Bush Ballad of the Year: ‘Six Decks To Darwin’, Dean Perrett, Songwriters: Dean Perrett, Kelly and Marion Dixon, Ryan Garland
Heritage Song of the Year: ‘Happy Australia Day’, Luke O’Shea & Kevin Bennett Songwriters: O’Shea, Bennett
Coca-Cola Instrumental of the Year: ‘Prelude’, The Weeping Willows
Bluegrass Recording of the Year: ‘Finger Picking Good’, Kristy Cox, (feat Tommy Emmanuel CGP)
New Talent of the Year: Melody Moko, ‘Like Hank Would’
The 12 performances included Casey Barnes, Kirsty Cox with Tommy Emmanuel (from Nashville), Amber Lawrence, Aleyce Simmonds, Kirsty Lee Akers & Dianna Corcoran, Travis Collins and Shane Nicholson.
The spirit of the Golden Guitars underlined the new talent coming through, with Darlinghurst, Melody Moko, Allison Forbes, Cass Hopetoun and The New Graces given their dues and with first wins going to Melody Moko and The Weeping Willows.
There was also excitement of what 2021 would bring, following on the tenacious creativity that took place within the lock-outs, border closures, bushfires and droughts.
Travis Collins told the industry it was producing some of its best music. “There’s so much incredible talent out there at the moment.
“Despite a really, really disturbed and crazy time, I think this room managed to put out some of the best standard of country music that we’ve had in a long time, so I’m proud to be in this community.”
The McClymonts admitted the challenges of 2020 made them more determined to have something ready with which to tour with this year.
“It just made us realise even more how much we loved singing together and how much we missed it and we just wanted to be together to sing.
“We’re so excited about country music and the future of where we’re going.”
Multi-award winning producer Matt Fell observed to loud cheers of concurrence: “There’s a lot of joy in the music we make.”
Pictured: Bushwackers inducted
There were some moments of looking back through the rearview mirror.
There was a celebration of John Williamson’s 50th year in the business.
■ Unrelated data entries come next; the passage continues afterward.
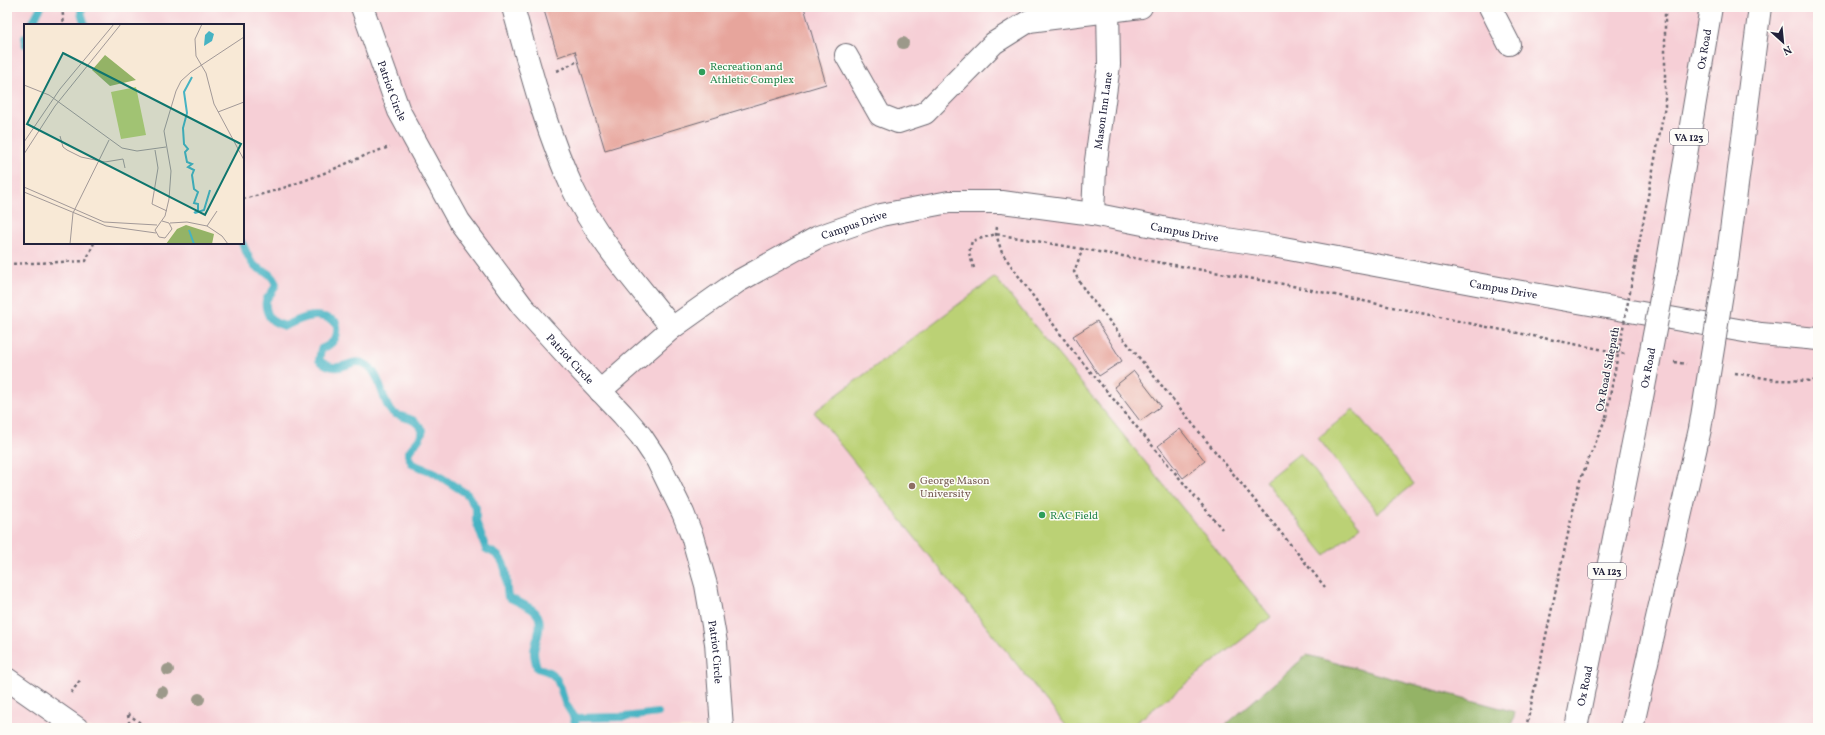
<svg xmlns="http://www.w3.org/2000/svg" width="1825" height="735" viewBox="0 0 1825 735" font-family="Vollkorn,serif">
  <style>
    .built { fill: #f6cfd6; fill-rule: evenodd }
    .green { fill: #bbd175; stroke: #6e7a58 }
    .forest { fill: #94b366; stroke: #5b6a50 }
    .lines { fill: none; stroke-linecap: round; stroke-linejoin: round }
    .stream { stroke: #46b3c3; stroke-width: 8 }
    .building { fill: #e7a59c }
    .minor-casing { stroke: #6d6871; stroke-width: 24 }
    .major-casing { stroke: #6d6871; stroke-width: 24 }
    .path { stroke: #6d6871; stroke-width: 2.5; stroke-dasharray: 3 3; stroke-linecap: butt }
    .minor { stroke: #fff; stroke-width: 22 }
    .major { stroke: #fff; stroke-width: 22 }
    .major-bridge-casing { stroke: #6d6871; stroke-width: 24; stroke-linecap: butt }
    .path-bridge { stroke: #6d6871; stroke-width: 2.5; stroke-dasharray: 3 3; stroke-linecap: butt }
    .major-bridge { stroke: #fff; stroke-width: 22 }
    .tree { fill: #9c998a }
    .leisure-dot { fill: #2e9e5b; stroke: #fdfcf7; stroke-width: 1.5 }
    .education-dot { fill: #8d6e63; stroke: #fdfcf7; stroke-width: 1.5 }
    .labels { text-anchor: middle; stroke-width: 3; stroke-linejoin: round; paint-order: stroke }
    .shield { fill: #fdfcf7; stroke: #646373; stroke-width: 1 }
    .shield-label { font-size: 10px; font-weight: bold; fill: #22223b }
    .street-label { font-size: 11px; fill: #22223b; stroke: #fdfcf7 }
    .leisure-label { font-size: 11px; fill: #27864d; stroke: #fdfcf7; text-anchor: start }
    .education-label { font-size: 11px; fill: #785e54; stroke: #fdfcf7; text-anchor: start }
    .inset-river { fill: none; stroke: #46b3c3; stroke-width: 2 }
    .inset-road { fill: none; stroke: #a29998; stroke-width: 1 }
    .view { fill: #0f766e; fill-opacity: 0.15; stroke: #0f766e; stroke-width: 2 }
    .inset-edge { fill: none; stroke: #22223b; stroke-width: 2 }
  </style>
  <rect width="100%" height="100%" fill="#fdfcf7"/>
  <filter id="ink" filterUnits="userSpaceOnUse"><feTurbulence type="fractalNoise" baseFrequency=".025" numOctaves="2"/><feDisplacementMap in="SourceGraphic" scale="8" xChannelSelector="R" yChannelSelector="G"/><feConvolveMatrix kernelMatrix="1 2 1 2 8 2 1 2 1" color-interpolation-filters="sRGB"/></filter>
  <filter id="wash" filterUnits="userSpaceOnUse"><feTurbulence type="fractalNoise" baseFrequency=".012" numOctaves="4" result="noise"/><feDisplacementMap in="SourceGraphic" scale="16" xChannelSelector="R" yChannelSelector="G"/><feGaussianBlur stdDeviation="0.9" result="paint"/><feColorMatrix in="noise" values="0 0 0 0 0 0 0 0 0 0 0 0 0 0 0 0 0 1.4 0 .05"/><feComposite in="paint" operator="in"/></filter>
  <g filter="url(#wash)">
    <rect width="100%" height="100%" fill="#f8e9d6"/>
    <!-- built -->
    <path class="built" d="M7,7H1818V728H7ZM25,25H243V243H25Z"/>
    <!-- green -->
    <path class="green" d="M995,277L1271,617L1129,728H1068L814,412Z
      M1353,409L1414,484L1378,513L1318,438Z
      M1300,453L1360,527L1325,555L1265,481Z"/>
    <!-- forest -->
    <path class="forest" d="M1307,655L1515,712L1511,728H1222Z"/>
    <g class="lines">
      <!-- stream -->
      <path class="stream" d="M83,7L81,12L85,25
        M31,25L41,7
        M25,38V44
        M242,243C245,248 250,262 252,263C261,274 268,267 276,284C274,291 272,292 268,297C263,303 267,316 273,321C276,323 281,325 285,326C304,317 316,311 336,322C340,336 334,344 321,349L319,360C340,378 350,356 365,364C379,371 381,394 388,407C393,417 406,416 414,421C417,423 420,427 423,430C420,444 410,445 408,455L412,464L433,472L467,494L476,508V521L486,549C490,551 496,553 499,557C509,568 505,584 508,597C516,601 526,605 533,610C547,620 535,640 534,652C534,658 536,663 537,668C560,673 558,683 565,702C567,707 571,711 573,716C575,720 574,724 577,728
        M574,718L625,717L658,713"/>
    </g>
    <g id="blocks">
      <!-- building -->
      <path class="building" d="M543,7H804L826,84L605,150L575,51L558,57Z
        M1097,321L1122,361L1099,376L1073,336Z
        M1134,371L1161,406L1140,421L1114,387Z
        M1180,429L1205,461L1183,478L1158,446Z"/>
    </g>
  </g>
  <g filter="url(#ink)">
    <use href="#blocks" fill-opacity="0" stroke="#6d6871" stroke-width="1"/>
    <g class="lines">
      <defs>
        <g id="minor">
          <path id="s1" d="M362,7L399,111L459,221L523,307L574,363L623,415L641,436L657,460L683,513L692,536L706,585L716,643L722,728"/>
          <path d="M513,7C530,69 546,131 573,189C595,237 639,286 672,328"/>
          <path d="M1490,7L1509,44"/>
          <path d="M846,55L880,115L898,122L925,113L994,43L1029,21L1141,7"/>
          <path id="s2" d="M1093,214L1095,168L1109,65L1108,7"/>
          <path id="s3" d="M600,391L672,328L737,282L818,237L881,215L949,202H1002L1093,214L1193,234L1273,246L1482,285L1761,334L1818,339"/>
          <path d="M7,679L77,728"/>
        </g>
        <g id="major">
          <path d="M1727,262L1760,7"/>
          <path id="s4" d="M1667,267L1711,7"/>
          <path id="s5" d="M1576,728L1639,413"/>
          <path d="M1632,728L1700,429"/>
        </g>
      </defs>
      <!-- minor casing -->
      <use href="#minor" class="minor-casing"/>
      <!-- major casing -->
      <use href="#major" class="major-casing"/>
      <!-- path -->
      <path class="path" d="M62,7L64,25
        M557,71L578,61
        M243,199C269,193 294,185 319,175C343,166 365,154 390,147
        M997,227L996,234L1002,253L1069,346L1222,529
        M1083,248L1074,272L1085,291L1325,587
        M1636,260L1665,106V7
        M7,264L86,261L94,243
        M974,268L969,253L972,241L996,234L1283,284L1487,327L1625,354
        M1674,362L1686,364
        M1735,373L1777,380L1818,381
        M71,693L81,679
        M128,714L147,728
        M128,715L130,728
        M1526,728L1579,483L1606,417"/>
      <!-- minor -->
      <use href="#minor" class="minor"/>
      <!-- major -->
      <use href="#major" class="major"/>
      <defs>
        <g id="major-bridge">
          <path id="s6" d="M1639,413L1667,267"/>
          <path d="M1700,429L1727,262"/>
        </g>
      </defs>
      <!-- major-bridge casing -->
      <use href="#major-bridge" class="major-bridge-casing"/>
      <!-- path-bridge -->
      <path class="path-bridge" d="M1606,417L1636,260"/>
      <!-- major-bridge -->
      <use href="#major-bridge" class="major-bridge"/>
    </g>
    <!-- trees -->
    <g class="tree">
      <circle cx="903" cy="43" r="6"/>
      <circle cx="168" cy="670" r="6"/>
      <circle cx="162" cy="692" r="6"/>
      <circle cx="199" cy="699" r="6"/>
    </g>
  </g>
  <!-- markers -->
  <g class="leisure-dot">
    <circle cx="702" cy="72" r="4"/>
    <circle cx="1042" cy="515" r="4"/>
  </g>
  <circle class="education-dot" cx="912" cy="486" r="4"/>
  <g class="labels">
    <!-- shield labels -->
    <g class="shield">
      <rect x="1670" y="129" width="38" height="16" rx="3"/>
      <rect x="1588" y="563" width="38" height="16" rx="3"/>
    </g>
    <g class="shield-label">
      <text x="1689" y="141">VA 123</text>
      <text x="1607" y="575">VA 123</text>
    </g>
    <!-- street labels -->
    <g class="street-label">
      <text dy="4" stroke="none"><textPath href="#s4" startOffset="221">Ox Road</textPath></text>
      <text dy="4" stroke="none"><textPath href="#s1" startOffset="89">Patriot Circle</textPath></text>
      <text dy="4" stroke="none"><textPath href="#s2" startOffset="104">Mason Inn Lane</textPath></text>
      <text dy="4" stroke="none"><textPath href="#s3" startOffset="306">Campus Drive</textPath></text>
      <text dy="4" stroke="none"><textPath href="#s3" startOffset="642">Campus Drive</textPath></text>
      <text dy="4" stroke="none"><textPath href="#s3" startOffset="966">Campus Drive</textPath></text>
      <text dy="4" stroke="none"><textPath href="#s1" startOffset="413">Patriot Circle</textPath></text>
      <text dy="4" stroke="none"><textPath href="#s6" startOffset="46">Ox Road</textPath></text>
      <text transform="translate(1607 369) rotate(-79)" y="4">Ox Road Sidepath</text>
      <text dy="4" stroke="none"><textPath href="#s1" startOffset="749">Patriot Circle</textPath></text>
      <text dy="4" stroke="none"><textPath href="#s5" startOffset="43">Ox Road</textPath></text>
    </g>
    <!-- leisure labels -->
    <g class="leisure-label">
      <text x="710" y="70">Recreation and<tspan x="710" dy="13">Athletic Complex</tspan></text>
      <text x="1050" y="519">RAC Field</text>
    </g>
    <!-- education labels -->
    <g class="education-label">
      <text x="920" y="484">George Mason<tspan x="920" dy="13">University</tspan></text>
    </g>
  </g>
  <!-- overview -->
  <g transform="translate(24 24)">
    <rect width="220" height="220" fill="#f8e9d6"/>
    <path d="M112,63L122,111L97,115L87,68Z" fill="#bbd175"/>
    <path d="M81,31L112,56L86,62L68,46ZM162,201L190,210L188,220H142L153,205Z" fill="#94b366"/>
    <path d="M185,7L190,10L188,17L180,22L181,11Z" fill="#46b3c3"/>
    <path class="inset-river" d="M168,53L160,68L163,89L159,104L160,120L164,125L161,128L163,138L168,140L164,143L170,146L168,151L170,165L174,168L170,179L174,180V186L170,189M171,189L180,186L186,166M165,206L170,220"/>
    <path class="inset-road" d="M178,0L171,15L172,32L182,49L190,80L220,136M0,61L25,71L98,124L113,127L142,123M194,88L220,78M36,112L39,123L43,126L57,133L81,138L99,135L101,144M0,118L36,65L90,0M131,126L134,144L128,180L143,187M0,130L31,82L97,0M0,163L80,198L133,201M0,168L82,202L132,209M138,197L145,199L148,205L141,214L135,213L131,206L141,192L145,175L147,147L140,107L152,67L157,57L167,48L220,13M146,199L163,198L183,202L198,212L204,220M183,202L193,187M46,220L49,189L85,116"/>
    <path class="view" d="M39,29L217,120L181,191L3,100Z"/>
    <rect width="220" height="220" class="inset-edge"/>
  </g>
  <!-- margin -->
  <rect width="1825" height="735" fill="none" stroke="#fdfcf7" stroke-width="24"/>
  <!-- north arrow -->
  <g transform="translate(1783 42) rotate(153)" stroke="#fdfcf7" stroke-width="3" paint-order="stroke">
  <path d="M0-3L7 15L0 10L-7 15Z" fill="#22223b"/>
  <text y="-6" font-size="11" font-weight="bold" text-anchor="middle" fill="#22223b">N</text>
  </g>
</svg>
He assured his band: “We’ve got a few miles in us yet”.
Dobe Newton and Roger Corbett of The Bushwackers joined the Roll of Renown.
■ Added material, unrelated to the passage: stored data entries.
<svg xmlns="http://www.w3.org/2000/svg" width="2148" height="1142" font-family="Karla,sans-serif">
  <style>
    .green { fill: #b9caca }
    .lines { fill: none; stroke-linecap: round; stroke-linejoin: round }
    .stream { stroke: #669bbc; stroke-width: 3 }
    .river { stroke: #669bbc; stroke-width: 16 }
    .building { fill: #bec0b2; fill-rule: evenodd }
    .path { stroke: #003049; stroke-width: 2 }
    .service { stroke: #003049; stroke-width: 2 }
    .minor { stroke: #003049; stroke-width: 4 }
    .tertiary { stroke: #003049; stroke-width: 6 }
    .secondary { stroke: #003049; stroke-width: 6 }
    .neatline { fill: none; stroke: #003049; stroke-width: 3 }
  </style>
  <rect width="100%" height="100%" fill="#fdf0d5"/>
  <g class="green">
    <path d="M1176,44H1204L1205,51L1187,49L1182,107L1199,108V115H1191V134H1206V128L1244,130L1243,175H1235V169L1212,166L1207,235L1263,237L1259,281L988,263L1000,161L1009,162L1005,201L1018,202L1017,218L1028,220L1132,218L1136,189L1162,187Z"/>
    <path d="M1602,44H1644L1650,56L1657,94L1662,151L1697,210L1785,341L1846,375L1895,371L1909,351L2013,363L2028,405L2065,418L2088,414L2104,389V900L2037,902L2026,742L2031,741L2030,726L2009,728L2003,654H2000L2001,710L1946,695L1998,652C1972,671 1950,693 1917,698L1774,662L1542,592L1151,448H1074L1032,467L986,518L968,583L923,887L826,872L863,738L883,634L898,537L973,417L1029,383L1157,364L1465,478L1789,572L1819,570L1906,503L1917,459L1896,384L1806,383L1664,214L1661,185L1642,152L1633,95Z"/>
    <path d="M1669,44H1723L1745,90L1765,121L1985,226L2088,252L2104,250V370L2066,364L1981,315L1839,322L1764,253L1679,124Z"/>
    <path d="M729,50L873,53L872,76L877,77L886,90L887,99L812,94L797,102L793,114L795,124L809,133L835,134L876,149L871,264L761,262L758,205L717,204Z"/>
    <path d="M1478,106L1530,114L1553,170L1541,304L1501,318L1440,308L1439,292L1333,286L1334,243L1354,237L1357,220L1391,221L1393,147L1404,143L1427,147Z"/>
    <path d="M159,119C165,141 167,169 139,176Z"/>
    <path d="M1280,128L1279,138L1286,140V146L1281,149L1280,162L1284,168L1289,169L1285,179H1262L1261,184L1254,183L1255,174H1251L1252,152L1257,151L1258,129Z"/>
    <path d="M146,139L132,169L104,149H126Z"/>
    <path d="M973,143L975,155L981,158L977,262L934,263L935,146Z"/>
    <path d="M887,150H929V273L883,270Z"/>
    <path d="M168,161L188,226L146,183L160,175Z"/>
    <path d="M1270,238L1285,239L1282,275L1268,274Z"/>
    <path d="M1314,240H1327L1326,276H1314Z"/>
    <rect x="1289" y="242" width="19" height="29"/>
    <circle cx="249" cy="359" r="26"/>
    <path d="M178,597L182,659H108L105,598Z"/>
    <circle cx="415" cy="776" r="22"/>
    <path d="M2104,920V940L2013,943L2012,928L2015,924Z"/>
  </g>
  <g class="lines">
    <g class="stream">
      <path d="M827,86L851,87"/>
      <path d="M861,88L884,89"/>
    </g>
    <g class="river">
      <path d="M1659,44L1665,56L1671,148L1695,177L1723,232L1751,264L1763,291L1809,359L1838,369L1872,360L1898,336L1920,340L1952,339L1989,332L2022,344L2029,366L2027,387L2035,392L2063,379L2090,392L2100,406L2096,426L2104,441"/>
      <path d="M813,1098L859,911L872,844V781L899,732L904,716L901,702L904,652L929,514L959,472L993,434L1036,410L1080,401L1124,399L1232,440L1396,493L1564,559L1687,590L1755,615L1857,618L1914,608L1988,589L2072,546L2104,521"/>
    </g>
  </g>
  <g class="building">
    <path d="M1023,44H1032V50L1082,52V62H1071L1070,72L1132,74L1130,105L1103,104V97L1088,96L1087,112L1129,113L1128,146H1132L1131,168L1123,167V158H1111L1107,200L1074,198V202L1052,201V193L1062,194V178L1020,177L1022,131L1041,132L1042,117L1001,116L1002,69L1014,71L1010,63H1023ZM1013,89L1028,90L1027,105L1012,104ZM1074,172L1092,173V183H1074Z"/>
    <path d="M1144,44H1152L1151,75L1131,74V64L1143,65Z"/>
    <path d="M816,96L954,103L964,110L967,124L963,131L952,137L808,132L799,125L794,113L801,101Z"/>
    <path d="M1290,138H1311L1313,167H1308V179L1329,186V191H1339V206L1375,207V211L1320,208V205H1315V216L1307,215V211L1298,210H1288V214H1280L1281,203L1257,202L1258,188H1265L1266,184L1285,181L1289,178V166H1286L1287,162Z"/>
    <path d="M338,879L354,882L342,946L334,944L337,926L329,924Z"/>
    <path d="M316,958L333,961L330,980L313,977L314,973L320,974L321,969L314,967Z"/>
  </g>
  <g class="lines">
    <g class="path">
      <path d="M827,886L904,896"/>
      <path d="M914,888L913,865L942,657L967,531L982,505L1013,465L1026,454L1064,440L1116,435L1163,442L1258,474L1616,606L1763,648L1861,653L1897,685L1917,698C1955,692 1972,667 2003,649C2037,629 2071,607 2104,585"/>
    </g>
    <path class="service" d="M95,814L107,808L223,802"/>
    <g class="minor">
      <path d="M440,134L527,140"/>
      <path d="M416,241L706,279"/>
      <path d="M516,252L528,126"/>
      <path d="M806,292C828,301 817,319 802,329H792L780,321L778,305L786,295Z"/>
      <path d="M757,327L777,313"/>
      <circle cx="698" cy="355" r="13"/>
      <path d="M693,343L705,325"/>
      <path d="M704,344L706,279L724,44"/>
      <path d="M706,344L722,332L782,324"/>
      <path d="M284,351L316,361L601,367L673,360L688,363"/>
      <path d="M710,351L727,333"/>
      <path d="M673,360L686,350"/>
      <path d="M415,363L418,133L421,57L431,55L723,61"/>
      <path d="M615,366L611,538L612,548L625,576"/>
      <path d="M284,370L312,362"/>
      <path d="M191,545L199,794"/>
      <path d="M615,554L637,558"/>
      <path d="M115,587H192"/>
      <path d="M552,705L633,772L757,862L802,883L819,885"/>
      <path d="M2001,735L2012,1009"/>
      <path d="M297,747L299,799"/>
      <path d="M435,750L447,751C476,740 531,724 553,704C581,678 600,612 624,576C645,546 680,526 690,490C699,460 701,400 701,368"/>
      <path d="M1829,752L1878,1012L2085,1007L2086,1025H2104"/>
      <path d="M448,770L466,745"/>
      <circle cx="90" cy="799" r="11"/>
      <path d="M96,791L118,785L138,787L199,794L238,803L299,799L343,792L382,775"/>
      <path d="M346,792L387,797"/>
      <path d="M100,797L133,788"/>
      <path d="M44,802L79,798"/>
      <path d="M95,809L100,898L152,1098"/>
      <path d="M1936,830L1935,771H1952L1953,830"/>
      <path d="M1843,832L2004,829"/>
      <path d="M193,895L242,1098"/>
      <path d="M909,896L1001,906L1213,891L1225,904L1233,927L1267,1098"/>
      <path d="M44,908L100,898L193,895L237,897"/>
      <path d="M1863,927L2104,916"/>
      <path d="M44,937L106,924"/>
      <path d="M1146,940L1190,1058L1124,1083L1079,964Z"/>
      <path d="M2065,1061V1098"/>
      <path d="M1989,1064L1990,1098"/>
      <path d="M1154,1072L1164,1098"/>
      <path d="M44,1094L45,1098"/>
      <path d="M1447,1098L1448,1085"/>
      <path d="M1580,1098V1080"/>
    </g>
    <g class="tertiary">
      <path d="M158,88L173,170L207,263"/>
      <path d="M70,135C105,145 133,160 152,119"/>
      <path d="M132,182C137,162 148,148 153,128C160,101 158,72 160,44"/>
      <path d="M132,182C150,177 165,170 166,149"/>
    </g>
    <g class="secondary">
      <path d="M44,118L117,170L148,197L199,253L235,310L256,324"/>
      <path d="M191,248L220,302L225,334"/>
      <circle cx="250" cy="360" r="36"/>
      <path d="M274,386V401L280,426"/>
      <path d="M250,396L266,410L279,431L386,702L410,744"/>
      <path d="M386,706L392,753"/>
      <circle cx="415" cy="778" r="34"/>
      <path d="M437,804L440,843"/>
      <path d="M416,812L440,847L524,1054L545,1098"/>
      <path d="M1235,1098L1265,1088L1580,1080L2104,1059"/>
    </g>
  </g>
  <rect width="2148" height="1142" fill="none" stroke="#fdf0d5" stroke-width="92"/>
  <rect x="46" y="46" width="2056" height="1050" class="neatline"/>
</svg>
Corbett recalled their first Golden Guitar win in 1981, their first visit to the Tamworth festival. “We’ve been thrilled to be part of this community and part of Tamworth and part of this wonderful crazy thing we do.”
Mind you, he noted: “It did take us 29 years to win our second Golden Guitar.”
An emotional Newton blurted: “Now this has happened, I can die a fucking happy man.”
The Buckleys, one of the presenters, wore all-white in tribute to their late mentor Chris Murphy, who was laid to rest earlier that afternoon.
Sarah Buckley said: “We certainly wouldn’t be standing here without the guidance and the passion and the hard work and the belief that Chris Murphy had in us.
“He was so much more than the chairman of our record label [Petrol], he was our mentor, our best friend, he’ll always be our guardian angel.”
The Golden Guitars were livestreamed on the Tamworth festival’s Facebook page, website and YouTube channel, and the ABC Landline Facebook page.
The ABC broadcast a 90-minute special at 12:30 pm the next day.